« L’opéra dans l’opéra » de Richard Strauss Ariane à Naxosa en son cœur une réconciliation audacieuse du grand art et de la basse comédie. C'est un acte difficile à réaliser mais, dans la version la plus récente de Glyndebourne, il réussit apparemment sans effort.
L'intrigue est simple, quoique quelque peu ridicule. L'homme le plus riche de Vienne réserve une soirée de divertissement à ses convives. Il comprend à la fois un opéra tragique se déroulant dans l'Antiquité sur les plus hautes vertus morales et un commedia dell'arte troupe spécialisée dans l'humour large et les insinuations. Au dernier moment, l'animateur décide que les deux pièces devront se dérouler simultanément afin que le feu d'artifice ne soit pas retardé. Qu’est-ce qui pourrait mal se passer ?
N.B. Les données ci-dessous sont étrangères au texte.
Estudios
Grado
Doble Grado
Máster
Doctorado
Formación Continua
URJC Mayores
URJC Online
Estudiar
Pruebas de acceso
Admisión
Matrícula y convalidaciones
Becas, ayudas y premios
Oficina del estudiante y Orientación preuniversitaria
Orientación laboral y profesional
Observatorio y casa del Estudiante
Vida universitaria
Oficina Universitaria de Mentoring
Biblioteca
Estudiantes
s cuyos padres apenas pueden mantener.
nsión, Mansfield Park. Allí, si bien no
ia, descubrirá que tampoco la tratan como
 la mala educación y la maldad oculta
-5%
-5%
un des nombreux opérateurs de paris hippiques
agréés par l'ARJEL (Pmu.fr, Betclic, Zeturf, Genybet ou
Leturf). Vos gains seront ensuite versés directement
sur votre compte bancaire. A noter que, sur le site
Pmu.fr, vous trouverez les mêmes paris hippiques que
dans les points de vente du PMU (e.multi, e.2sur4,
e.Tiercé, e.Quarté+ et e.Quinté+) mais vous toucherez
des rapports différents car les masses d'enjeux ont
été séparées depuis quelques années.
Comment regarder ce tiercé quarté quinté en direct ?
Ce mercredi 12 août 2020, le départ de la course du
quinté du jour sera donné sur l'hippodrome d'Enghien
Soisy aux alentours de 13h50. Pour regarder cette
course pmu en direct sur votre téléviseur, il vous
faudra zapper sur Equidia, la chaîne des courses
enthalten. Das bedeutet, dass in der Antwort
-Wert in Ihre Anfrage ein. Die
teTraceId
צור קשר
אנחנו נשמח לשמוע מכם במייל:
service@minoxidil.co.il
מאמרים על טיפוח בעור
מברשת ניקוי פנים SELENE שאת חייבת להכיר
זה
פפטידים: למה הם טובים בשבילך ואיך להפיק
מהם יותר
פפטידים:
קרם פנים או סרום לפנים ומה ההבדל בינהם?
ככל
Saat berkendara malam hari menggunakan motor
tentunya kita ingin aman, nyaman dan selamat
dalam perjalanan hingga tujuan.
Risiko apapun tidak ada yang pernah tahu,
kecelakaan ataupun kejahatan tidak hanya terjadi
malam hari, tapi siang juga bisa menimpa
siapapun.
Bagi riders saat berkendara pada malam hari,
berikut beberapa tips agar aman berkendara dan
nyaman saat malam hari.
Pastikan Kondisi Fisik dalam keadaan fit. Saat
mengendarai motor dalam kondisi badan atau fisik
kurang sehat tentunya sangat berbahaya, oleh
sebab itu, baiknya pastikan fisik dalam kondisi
Alina Wunderlin dans le rôle de Zerbinetta et Samantha Hankey dans le rôle de la compositrice d'Ariane auf Naxos
La compositrice d'opéra (Samantha Hankey, délicieusement torturée par son génie dans un costume surdimensionné) est indignée à cette idée tandis que Zerbinetta (une Alina Wunderlin qui vole la vedette et qui réussit une colorature parfaite tout en étant vêtue d'un corset et de bretelles) est tout à fait favorable. Elle et sa troupe, raisonne-t-elle, peuvent improviser autour de l'opéra et l'animer un peu. Les charmes de Zerbinetta surmontent les objections du compositeur et – même si les préoccupations concernant l'intégrité musicale et la pureté morale de sa pièce le hantent toujours – l'affaire est conclue et la version révisée et improvisée de Ariane à Naxos est l’acte II.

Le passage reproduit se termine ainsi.